_Task goal_.
What is needed is a verbatim copy of all the records.

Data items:

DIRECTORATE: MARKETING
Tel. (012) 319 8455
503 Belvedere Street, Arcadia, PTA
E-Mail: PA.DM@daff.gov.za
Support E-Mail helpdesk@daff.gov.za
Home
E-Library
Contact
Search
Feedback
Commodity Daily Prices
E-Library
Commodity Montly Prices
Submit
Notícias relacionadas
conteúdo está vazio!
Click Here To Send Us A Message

_Solved problem_.
DIRECTORATE: MARKETING
Tel. (012) 319 8455
503 Belvedere Street, Arcadia, PTA
E-Mail: PA.DM@daff.gov.za
Support E-Mail helpdesk@daff.gov.za
Home
E-Library
Contact
Search
Feedback
Commodity Daily Prices
E-Library
Commodity Montly Prices
Submit
Notícias relacionadas
conteúdo está vazio!
Click Here To Send Us A Message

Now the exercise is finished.